Floxed Il1rl2 Locus with mCherry Reporter Element Reveals Distinct Expression Patterns of the IL-36 Receptor in Barrier Tissues

Abstract

IL-36 cytokines are emerging as beneficial in immunity against pathogens and cancers but can also be detrimental when dysregulated in autoimmune and autoinflammatory conditions. Interest in targeting IL-36 activity for therapeutic purposes is rapidly growing, yet many unknowns about the functions of these cytokines remain. Thus, the availability of robust research tools is essential for both fundamental basic science and pre-clinical studies to fully access outcomes of any manipulation of the system. For this purpose, a floxed Il1rl2, the gene encoding the IL-36 receptor, mouse strain was developed to facilitate the generation of conditional knockout mice. The targeted locus was engineered to contain an inverted mCherry reporter sequence that upon Cre-mediated recombination will be flipped and expressed under the control of the endogenous Il1rl2 promoter.

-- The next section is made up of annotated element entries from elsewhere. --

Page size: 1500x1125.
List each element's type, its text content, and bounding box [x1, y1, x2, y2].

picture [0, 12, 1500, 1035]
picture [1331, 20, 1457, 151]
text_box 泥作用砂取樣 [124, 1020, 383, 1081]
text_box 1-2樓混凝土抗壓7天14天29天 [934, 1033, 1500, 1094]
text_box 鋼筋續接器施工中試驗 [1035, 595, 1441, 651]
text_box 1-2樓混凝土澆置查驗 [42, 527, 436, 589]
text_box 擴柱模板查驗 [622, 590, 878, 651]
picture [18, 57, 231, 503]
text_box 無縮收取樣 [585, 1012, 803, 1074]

This feature can be used to confirm knockout in individual cells but also as a reporter to determine which cells express the IL-36 receptor IL-1RL2. The locus was confirmed to function as intended and further used to demonstrate the expression of IL-1RL2 in barrier tissues. Il1rl2 expression was detected in leukocytes in all barrier tissues. Interestingly, strong expression was observed in epithelial cells at locations in direct contact with the environment such as the skin, oral mucosa, the esophagus, and the upper airways, but almost absent from epithelial cells at more inward facing sites, including lung alveoli, the small intestine, and the colon. These findings suggest specialized functions of IL-1RL2 in outward facing epithelial tissues and cells. The generated mouse model should prove valuable in defining such functions and may also facilitate basic and translational research.